▸ **WHAT YOU SHOULD DO**:
Below are some records. Return exactly the lines from the one containing "focal_mm: 25" through the one containing "focal_35mm: 1880", both included, and only those.

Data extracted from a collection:
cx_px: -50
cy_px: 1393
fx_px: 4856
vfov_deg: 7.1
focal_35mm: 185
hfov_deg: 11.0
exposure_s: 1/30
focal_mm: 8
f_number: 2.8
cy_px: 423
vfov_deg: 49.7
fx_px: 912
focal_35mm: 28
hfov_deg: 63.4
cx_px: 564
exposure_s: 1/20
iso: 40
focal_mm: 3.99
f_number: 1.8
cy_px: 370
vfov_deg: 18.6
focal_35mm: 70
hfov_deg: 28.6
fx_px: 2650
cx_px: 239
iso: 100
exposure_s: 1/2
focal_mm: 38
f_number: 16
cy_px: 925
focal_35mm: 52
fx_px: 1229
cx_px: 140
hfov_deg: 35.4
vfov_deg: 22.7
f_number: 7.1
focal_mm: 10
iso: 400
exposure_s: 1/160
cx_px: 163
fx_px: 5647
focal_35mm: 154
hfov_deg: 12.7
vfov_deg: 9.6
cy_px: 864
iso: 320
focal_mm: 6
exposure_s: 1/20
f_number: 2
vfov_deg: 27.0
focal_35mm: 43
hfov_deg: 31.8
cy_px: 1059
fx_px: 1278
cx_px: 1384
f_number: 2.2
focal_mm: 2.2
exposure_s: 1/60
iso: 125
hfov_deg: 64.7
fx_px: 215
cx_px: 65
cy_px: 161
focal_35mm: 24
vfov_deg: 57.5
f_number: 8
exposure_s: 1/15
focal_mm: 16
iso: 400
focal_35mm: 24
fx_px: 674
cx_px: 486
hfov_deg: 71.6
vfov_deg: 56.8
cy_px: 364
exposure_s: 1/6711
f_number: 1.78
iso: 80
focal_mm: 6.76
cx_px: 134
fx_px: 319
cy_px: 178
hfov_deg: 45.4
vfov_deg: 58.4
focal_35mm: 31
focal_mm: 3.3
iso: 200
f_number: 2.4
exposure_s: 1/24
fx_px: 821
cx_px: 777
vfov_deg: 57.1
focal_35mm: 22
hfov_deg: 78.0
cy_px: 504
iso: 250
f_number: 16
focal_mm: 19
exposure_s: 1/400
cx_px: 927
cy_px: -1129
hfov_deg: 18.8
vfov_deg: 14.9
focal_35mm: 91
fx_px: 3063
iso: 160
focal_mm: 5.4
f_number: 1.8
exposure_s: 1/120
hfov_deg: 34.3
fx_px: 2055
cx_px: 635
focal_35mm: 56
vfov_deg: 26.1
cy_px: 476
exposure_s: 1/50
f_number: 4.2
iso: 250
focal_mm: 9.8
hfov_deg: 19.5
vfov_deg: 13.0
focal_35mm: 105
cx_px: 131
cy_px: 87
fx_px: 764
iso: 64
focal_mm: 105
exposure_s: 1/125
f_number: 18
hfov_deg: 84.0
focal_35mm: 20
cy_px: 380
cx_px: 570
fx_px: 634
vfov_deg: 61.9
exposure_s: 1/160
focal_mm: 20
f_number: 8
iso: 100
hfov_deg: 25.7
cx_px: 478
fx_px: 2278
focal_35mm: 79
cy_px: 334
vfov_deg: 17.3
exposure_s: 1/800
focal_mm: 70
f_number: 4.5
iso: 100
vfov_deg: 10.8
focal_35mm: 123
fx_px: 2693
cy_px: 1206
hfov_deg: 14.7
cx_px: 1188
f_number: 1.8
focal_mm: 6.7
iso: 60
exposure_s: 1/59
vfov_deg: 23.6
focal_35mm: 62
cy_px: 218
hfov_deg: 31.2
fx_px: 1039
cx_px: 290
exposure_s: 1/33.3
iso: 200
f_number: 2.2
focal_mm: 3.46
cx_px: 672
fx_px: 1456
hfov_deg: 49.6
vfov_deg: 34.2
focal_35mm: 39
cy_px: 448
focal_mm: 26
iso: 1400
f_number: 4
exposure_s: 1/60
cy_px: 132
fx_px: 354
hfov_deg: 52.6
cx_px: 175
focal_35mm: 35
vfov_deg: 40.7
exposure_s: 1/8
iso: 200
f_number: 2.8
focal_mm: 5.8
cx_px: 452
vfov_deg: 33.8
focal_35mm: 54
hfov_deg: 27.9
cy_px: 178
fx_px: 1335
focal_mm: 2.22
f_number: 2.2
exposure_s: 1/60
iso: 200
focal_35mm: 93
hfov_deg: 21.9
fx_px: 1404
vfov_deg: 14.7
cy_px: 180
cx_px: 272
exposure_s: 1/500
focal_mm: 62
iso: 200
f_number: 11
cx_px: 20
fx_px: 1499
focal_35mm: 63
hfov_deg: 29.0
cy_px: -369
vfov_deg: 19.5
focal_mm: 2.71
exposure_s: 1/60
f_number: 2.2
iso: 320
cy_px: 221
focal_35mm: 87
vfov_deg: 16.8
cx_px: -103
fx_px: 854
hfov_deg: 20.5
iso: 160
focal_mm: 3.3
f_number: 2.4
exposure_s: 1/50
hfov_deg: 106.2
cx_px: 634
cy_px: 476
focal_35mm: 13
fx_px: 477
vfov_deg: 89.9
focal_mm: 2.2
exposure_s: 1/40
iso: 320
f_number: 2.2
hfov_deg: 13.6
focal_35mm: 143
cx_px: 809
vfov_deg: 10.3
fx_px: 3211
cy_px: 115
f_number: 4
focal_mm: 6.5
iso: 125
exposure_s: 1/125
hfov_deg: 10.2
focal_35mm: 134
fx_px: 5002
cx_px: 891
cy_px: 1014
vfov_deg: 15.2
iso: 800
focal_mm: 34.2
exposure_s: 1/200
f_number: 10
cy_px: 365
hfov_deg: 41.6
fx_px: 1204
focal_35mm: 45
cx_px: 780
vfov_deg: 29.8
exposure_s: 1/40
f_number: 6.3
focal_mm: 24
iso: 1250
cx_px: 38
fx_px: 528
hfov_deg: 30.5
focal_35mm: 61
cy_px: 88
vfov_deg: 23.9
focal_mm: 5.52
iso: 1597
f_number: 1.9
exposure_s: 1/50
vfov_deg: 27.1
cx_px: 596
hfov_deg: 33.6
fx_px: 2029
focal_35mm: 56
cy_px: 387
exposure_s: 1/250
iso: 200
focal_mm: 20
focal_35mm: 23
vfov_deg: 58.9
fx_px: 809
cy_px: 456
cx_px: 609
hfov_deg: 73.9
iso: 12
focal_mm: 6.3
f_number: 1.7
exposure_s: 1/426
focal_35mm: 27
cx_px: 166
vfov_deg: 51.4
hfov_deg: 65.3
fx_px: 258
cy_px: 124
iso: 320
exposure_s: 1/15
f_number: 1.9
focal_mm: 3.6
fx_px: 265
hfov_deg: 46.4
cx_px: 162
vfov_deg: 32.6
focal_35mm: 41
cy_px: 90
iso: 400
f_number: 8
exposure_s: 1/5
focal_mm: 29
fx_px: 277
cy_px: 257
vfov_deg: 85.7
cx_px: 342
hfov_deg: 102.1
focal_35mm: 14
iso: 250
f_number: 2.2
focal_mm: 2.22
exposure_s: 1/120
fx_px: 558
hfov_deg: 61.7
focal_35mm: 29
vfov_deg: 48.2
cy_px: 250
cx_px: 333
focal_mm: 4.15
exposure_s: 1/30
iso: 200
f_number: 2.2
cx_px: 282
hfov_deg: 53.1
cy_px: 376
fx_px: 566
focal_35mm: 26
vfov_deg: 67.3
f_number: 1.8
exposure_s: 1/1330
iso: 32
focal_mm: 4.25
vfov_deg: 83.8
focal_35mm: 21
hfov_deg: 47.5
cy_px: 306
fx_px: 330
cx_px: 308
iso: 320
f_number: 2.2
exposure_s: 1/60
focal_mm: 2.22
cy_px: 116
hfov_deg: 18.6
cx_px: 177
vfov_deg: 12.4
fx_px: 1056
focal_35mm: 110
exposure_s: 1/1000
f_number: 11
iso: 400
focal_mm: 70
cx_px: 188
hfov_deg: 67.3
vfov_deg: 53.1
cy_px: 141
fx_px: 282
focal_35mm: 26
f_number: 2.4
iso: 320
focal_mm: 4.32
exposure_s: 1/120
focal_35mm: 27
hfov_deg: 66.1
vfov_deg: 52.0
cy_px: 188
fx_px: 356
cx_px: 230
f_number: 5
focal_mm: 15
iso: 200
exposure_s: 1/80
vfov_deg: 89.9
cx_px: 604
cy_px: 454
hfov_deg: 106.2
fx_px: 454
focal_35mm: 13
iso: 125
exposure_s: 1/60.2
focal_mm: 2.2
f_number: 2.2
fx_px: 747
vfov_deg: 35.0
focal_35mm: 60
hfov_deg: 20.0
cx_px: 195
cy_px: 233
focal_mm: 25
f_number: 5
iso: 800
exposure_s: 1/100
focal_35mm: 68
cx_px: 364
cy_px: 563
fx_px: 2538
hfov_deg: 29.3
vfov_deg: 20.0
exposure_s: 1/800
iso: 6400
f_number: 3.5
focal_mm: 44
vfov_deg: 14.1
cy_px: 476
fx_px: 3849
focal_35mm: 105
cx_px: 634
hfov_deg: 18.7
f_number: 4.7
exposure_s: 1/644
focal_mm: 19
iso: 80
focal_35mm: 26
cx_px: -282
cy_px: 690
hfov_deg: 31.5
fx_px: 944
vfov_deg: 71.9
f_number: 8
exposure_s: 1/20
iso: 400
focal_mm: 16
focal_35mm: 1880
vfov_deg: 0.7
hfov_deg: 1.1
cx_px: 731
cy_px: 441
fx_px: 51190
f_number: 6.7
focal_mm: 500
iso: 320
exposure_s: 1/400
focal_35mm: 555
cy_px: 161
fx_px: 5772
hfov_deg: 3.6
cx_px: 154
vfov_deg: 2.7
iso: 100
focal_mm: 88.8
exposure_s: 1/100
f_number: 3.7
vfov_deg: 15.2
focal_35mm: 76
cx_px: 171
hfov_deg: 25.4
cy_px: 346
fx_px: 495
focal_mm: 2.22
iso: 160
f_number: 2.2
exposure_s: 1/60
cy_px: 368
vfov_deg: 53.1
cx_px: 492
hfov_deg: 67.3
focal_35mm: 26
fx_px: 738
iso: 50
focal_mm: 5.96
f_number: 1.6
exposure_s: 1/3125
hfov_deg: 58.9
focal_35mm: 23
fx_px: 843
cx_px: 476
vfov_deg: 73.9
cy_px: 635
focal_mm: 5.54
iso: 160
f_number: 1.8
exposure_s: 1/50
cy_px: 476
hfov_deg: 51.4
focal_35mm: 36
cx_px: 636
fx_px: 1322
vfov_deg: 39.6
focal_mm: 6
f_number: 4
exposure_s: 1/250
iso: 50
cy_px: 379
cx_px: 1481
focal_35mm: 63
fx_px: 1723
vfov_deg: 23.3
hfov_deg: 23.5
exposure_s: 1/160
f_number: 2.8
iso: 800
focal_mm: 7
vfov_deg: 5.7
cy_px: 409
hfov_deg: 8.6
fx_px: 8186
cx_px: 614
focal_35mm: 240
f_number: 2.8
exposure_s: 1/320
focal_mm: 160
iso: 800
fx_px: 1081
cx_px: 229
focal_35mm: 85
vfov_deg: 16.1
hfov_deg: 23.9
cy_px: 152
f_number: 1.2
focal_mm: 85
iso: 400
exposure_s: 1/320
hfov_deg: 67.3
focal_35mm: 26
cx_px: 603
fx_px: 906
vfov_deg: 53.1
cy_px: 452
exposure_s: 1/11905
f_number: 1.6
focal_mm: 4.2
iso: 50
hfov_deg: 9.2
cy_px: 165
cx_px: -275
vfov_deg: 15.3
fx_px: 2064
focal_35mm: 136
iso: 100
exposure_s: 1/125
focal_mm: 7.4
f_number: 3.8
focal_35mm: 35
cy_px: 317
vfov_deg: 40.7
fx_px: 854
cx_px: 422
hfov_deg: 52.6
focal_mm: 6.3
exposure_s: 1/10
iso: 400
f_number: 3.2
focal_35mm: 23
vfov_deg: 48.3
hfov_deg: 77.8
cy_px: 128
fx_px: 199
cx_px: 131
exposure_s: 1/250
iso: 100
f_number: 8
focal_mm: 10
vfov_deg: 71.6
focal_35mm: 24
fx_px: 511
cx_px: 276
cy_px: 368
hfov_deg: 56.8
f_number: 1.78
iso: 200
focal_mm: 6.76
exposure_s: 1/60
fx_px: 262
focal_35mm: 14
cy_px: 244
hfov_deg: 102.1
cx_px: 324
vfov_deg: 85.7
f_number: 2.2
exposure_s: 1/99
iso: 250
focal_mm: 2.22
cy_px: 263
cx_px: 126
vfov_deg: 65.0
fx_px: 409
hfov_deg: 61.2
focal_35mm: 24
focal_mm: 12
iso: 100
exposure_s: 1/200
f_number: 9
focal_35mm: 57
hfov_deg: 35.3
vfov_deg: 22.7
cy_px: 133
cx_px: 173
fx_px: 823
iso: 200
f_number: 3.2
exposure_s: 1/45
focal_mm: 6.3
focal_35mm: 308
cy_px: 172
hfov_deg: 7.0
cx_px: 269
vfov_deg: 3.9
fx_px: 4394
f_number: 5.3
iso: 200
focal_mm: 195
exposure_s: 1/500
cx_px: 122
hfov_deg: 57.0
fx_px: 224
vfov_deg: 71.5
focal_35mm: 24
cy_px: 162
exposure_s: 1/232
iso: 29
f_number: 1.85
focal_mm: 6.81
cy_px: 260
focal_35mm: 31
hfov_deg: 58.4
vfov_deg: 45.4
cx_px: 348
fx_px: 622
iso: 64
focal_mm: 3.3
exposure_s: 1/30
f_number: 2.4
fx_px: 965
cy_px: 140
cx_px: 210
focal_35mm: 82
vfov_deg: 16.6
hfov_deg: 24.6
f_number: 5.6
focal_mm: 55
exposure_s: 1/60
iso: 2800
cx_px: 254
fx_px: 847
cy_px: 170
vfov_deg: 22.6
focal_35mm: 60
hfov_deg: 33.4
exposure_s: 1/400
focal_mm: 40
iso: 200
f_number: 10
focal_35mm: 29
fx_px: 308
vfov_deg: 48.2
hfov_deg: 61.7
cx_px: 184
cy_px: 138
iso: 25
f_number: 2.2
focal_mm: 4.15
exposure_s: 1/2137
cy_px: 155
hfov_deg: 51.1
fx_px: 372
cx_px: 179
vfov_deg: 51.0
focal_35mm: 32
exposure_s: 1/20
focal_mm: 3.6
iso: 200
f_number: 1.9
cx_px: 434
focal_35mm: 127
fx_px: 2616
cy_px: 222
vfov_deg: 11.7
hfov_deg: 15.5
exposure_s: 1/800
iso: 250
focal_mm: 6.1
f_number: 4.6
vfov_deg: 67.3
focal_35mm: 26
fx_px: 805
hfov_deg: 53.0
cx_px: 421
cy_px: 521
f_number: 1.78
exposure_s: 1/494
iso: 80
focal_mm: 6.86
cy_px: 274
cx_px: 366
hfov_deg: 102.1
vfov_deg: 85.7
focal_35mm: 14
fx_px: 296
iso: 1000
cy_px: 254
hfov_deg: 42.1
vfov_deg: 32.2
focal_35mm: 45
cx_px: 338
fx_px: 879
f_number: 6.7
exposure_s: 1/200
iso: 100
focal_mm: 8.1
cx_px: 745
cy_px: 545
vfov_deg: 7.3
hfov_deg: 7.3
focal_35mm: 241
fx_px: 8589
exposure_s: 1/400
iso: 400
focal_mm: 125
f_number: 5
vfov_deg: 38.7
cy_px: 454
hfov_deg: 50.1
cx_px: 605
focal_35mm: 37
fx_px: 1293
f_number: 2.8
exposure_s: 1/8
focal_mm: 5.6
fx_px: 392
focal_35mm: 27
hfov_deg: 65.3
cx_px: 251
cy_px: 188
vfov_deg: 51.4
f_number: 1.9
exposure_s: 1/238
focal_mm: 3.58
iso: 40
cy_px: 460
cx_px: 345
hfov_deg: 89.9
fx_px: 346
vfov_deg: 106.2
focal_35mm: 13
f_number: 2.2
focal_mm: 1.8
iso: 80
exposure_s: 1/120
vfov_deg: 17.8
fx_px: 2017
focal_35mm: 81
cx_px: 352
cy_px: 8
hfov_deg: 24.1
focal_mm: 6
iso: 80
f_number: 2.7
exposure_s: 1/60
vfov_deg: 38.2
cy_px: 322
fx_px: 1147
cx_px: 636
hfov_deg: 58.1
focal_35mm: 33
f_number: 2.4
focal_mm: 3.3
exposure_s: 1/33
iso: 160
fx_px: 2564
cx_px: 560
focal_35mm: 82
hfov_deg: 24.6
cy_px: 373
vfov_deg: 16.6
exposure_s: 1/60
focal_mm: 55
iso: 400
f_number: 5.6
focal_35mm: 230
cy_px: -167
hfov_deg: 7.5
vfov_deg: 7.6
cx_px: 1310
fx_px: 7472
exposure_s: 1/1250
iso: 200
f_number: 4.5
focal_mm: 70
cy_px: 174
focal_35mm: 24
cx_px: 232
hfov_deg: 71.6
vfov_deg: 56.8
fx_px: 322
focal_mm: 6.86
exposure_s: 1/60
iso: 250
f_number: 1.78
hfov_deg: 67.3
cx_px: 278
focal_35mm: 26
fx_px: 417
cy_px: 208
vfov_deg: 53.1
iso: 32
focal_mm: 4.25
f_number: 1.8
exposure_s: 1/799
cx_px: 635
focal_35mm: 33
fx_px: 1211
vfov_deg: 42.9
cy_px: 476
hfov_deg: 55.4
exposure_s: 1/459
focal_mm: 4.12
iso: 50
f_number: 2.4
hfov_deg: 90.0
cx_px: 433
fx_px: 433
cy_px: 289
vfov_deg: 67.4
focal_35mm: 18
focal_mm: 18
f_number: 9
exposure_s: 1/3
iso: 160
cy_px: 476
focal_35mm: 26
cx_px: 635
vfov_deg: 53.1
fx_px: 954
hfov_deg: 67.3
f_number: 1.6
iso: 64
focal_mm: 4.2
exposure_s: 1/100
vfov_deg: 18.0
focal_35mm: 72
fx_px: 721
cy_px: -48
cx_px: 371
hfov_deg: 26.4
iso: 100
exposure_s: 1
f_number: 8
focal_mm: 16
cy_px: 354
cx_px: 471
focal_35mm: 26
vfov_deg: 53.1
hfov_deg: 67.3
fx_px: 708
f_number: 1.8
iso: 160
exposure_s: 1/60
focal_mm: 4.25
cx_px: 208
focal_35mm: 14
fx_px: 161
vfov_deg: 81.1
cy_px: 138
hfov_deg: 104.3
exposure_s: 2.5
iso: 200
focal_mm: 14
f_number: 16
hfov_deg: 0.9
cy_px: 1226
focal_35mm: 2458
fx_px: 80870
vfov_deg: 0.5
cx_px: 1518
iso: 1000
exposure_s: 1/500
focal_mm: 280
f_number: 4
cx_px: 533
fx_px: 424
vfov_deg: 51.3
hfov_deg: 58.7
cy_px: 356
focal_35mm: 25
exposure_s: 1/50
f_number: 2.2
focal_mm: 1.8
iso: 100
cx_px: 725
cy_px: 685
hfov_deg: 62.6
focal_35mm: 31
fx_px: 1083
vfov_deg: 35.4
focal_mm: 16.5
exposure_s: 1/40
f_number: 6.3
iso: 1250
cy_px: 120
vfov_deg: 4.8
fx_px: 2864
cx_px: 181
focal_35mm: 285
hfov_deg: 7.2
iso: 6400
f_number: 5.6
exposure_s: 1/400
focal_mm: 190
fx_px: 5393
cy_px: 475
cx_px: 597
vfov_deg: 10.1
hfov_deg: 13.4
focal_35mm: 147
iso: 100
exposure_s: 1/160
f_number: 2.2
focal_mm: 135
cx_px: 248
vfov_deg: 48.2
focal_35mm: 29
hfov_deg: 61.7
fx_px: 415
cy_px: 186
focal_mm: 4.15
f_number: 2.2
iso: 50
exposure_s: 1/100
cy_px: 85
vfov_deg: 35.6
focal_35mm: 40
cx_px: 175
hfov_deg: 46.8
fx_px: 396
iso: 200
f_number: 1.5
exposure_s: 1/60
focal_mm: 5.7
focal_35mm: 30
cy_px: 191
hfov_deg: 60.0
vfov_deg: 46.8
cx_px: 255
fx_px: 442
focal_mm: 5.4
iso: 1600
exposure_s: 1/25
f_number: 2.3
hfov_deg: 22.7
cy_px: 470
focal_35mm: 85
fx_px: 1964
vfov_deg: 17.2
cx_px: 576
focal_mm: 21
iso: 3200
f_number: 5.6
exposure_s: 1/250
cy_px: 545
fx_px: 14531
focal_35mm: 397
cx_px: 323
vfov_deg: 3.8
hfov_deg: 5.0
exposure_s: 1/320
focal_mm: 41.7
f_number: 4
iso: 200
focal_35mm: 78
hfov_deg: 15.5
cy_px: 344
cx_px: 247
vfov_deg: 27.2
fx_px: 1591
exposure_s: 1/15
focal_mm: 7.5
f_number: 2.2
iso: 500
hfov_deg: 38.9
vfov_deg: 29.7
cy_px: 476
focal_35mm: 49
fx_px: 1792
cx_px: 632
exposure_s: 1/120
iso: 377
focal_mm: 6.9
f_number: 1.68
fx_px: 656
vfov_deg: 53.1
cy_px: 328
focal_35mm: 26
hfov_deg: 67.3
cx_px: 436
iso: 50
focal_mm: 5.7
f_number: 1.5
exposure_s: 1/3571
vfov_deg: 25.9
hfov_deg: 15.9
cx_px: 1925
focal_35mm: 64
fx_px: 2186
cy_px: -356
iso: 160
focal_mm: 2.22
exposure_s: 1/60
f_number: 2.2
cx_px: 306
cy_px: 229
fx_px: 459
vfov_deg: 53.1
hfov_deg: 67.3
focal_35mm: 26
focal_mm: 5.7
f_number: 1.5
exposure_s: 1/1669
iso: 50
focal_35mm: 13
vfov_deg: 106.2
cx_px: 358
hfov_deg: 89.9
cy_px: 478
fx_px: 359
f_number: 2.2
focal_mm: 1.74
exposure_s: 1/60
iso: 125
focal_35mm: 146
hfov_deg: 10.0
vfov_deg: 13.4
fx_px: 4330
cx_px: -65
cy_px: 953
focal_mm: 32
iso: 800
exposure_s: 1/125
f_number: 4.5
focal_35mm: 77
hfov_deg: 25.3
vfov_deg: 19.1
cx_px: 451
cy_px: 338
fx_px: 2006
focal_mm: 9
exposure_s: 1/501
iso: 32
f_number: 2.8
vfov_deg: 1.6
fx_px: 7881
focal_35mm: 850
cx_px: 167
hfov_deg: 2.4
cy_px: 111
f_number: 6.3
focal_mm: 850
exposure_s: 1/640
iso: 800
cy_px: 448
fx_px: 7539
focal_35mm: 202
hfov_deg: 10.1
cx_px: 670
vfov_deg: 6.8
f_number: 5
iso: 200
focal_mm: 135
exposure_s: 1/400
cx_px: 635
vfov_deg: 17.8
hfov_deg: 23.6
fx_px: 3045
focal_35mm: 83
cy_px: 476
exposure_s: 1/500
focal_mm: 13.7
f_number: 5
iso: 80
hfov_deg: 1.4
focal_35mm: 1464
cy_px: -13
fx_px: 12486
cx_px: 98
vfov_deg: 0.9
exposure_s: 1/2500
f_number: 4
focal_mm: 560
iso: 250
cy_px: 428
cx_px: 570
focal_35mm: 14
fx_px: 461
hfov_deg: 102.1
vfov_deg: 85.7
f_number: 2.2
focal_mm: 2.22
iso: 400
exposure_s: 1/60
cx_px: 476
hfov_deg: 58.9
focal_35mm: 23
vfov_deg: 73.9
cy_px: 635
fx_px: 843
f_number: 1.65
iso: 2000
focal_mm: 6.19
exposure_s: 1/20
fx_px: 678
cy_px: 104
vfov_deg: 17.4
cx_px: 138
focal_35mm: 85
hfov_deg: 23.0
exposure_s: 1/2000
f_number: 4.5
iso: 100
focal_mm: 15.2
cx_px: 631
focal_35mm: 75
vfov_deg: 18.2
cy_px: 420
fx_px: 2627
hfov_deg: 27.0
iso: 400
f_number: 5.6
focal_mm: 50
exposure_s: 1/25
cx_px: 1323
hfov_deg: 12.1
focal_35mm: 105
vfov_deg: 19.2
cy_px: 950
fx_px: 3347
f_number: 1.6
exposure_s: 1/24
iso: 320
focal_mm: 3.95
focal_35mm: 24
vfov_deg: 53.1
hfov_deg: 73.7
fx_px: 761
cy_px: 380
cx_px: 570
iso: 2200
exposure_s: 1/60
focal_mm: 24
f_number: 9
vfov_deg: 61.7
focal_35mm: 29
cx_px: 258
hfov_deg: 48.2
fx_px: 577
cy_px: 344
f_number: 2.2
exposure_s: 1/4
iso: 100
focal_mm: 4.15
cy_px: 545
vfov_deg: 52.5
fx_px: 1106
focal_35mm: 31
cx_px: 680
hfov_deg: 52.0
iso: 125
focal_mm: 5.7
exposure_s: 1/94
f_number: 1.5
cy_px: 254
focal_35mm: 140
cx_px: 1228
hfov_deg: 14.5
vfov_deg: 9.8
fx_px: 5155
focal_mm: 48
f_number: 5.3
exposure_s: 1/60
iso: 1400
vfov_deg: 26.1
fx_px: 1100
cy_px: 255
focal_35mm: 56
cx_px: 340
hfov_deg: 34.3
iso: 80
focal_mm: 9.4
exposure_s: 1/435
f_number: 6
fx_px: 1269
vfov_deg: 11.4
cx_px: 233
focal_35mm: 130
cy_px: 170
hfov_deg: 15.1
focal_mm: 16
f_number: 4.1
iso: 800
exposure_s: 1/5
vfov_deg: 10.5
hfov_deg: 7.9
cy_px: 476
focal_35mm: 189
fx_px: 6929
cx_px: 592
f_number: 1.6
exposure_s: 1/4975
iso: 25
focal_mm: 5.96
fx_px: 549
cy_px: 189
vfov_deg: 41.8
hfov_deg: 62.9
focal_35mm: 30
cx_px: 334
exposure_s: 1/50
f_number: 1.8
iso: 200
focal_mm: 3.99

▸ **SOLUTION TO THE EXERCISE**:
focal_mm: 25
f_number: 5
iso: 800
exposure_s: 1/100
focal_35mm: 68
cx_px: 364
cy_px: 563
fx_px: 2538
hfov_deg: 29.3
vfov_deg: 20.0
exposure_s: 1/800
iso: 6400
f_number: 3.5
focal_mm: 44
vfov_deg: 14.1
cy_px: 476
fx_px: 3849
focal_35mm: 105
cx_px: 634
hfov_deg: 18.7
f_number: 4.7
exposure_s: 1/644
focal_mm: 19
iso: 80
focal_35mm: 26
cx_px: -282
cy_px: 690
hfov_deg: 31.5
fx_px: 944
vfov_deg: 71.9
f_number: 8
exposure_s: 1/20
iso: 400
focal_mm: 16
focal_35mm: 1880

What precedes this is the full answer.